Toprak sözcüğünün sınırlarla çevrildiği yerler vardı, onlar kendine mahsustu. İnsan dedikleri, bambaşkaydı. Bambaşka olmak isteyebilirdi. Uçmuş gibi hani. Salmış gibi kendisi iç göğe. O ânı hayal et diyordu. Hezarfen’i azıcık düşün, gözünü kapat o kanatları sana vereceğiz, kimse bilmeyecek. Saldın kendini kuleden. Var gerisini sen hayal et. Et. Et çekinme. Saldın bak ayakların hafifledi omuzların gövdenden yükseldi. Yürümekle eş. Çok çok çok hızlı. Bir amaç uğruna. Çok susamış da az ötede kaynak görmüşsün. Öyle seri. Çarçabuk. Eteğin ayağına dolanmıyor o yok hiç düşünme. İstediğin kadar çıplaksın. Kendinin izin verdiği yerde soyunuyorsun kurtuluyorsun bir bir çarşaf salınıp gidiyor, hırka sökülüyor. Dilinin altına bir kelime verdim. Al onu em. Akideden daha küçümen: “Özgür”.
Canım çekilirdi korkardım o zamanlar sürekli üretip durmaktan aynı metni.
İnanılan sözcük yazıldıkça büyüyormuş, kırk sene sonra iyice öğrenecek olan bizler birer birer vazgeçiyorduk. Dergâhı terk eden çarşafın haddi hesabı, sanki bir tek ben kalacakmışım diye güler geçerken.

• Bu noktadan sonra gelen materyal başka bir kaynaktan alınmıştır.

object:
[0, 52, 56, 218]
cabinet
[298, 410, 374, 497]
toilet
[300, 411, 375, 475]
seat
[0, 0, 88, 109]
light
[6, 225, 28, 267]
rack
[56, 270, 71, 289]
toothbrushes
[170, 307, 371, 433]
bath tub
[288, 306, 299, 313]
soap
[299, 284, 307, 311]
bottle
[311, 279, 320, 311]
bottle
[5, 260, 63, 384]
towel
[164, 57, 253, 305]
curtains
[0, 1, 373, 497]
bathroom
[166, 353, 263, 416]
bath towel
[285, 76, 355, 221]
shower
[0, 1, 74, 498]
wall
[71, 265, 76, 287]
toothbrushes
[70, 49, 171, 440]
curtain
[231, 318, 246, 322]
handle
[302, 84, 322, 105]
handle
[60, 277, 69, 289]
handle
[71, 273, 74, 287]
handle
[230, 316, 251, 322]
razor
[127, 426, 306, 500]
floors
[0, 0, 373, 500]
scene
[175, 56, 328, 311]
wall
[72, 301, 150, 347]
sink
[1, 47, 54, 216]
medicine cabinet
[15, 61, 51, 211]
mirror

İkisiyle birlikte döllenmek döne döne döllen vahyi inmiş bana ha haha o olmadı bu da olmadı özgür değilsin ki kaç kere yazdıysan o kadar değil değilledik seni o kadar aç aç aç terimin damlayışını hissedip gözüm tahtaboşta. Esiri olabilecekken tutkunun kölesi olmak ne kadar küçültüyormuş insanı.
Beni aldılar. Ahıra götürdüler. Habeşistan’dan gelmiş bir köleyle çiftleştirdiler. Kaç zaman sürdü hesaplamadım. İnanç nedir sahabe kimdir oruç ne içindir unuttum.

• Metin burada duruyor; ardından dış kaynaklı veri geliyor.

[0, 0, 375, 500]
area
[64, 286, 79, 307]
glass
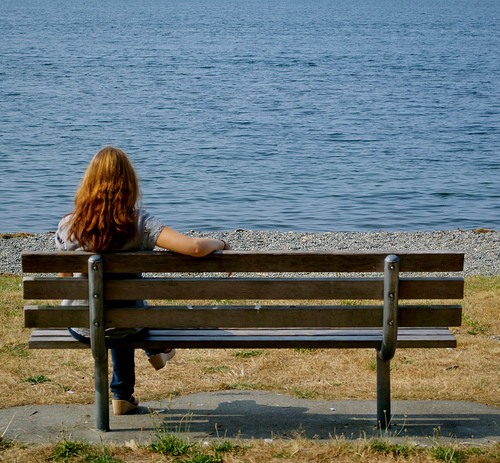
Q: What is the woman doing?
A: Sitting down.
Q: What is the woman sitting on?
A: A bench.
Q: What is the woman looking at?
A: A body of water.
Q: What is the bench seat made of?
A: Wood.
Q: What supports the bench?
A: Two metal poles.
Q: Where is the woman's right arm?
A: Resting on the bench.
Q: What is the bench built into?
A: Concrete.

Çocukluğumu pek iyi hatırlardım. Hamid’le devedikeni arası çubuk yontmaları, şerbet yuvarlama ile top patlamadan yalancı açlık gidermeleri. O tepeden bakar, bir önümüze bir arkamıza birbirimize laflar ederdik. O derdi: Ben gideceğim Venedik’e tüccar olacağım hiç sevmiyorum yeşili, seccadeye basıyorum, parayı anlıyorum, dükalık ne bildim, kulenin taşına dokununca içim ürperiyor. Ben derdim: Sürekli yazdırdıkları bir şey var işte ona bürüneceğim ve uçacağım, bu zamanda ve bütün zamanlarda canım en çok insanın üstüne kanat germek istiyor. Bir de o tarağı dervişten alacağım saçıma süreceğim, tülbent üstü ipek sevmem, ha bir de o çubuğu acayip acayip rüyalar gördürüyormuş okudum tefsirin birinde hemen aldı elimden hocahanım, o otu bulacağım. O zaman bütün çocukların daldığı o bilindik uykuya dalacağım.
Tarhana topak topak bıyıkta kalırsa ne kadar suyla yunsa da esamesi okunur dudakta.
O dudak benimkine değer, herkes yattıktan sonra ama uyuduktan sonra mı? Duyarlar bilirim.
Padişahın ötesinden bile geçemeyecek olan ben, ona kafa tutan bir sakalın yamandığı dudağın sözlerini ezbere kopya ediyorken, gençmiş yiğitmiş, Çerkeslerden hoşlanırmış, Namık’mış, ne bileyim, yıllardır kendi yasak sözcüğümü yazamadan. 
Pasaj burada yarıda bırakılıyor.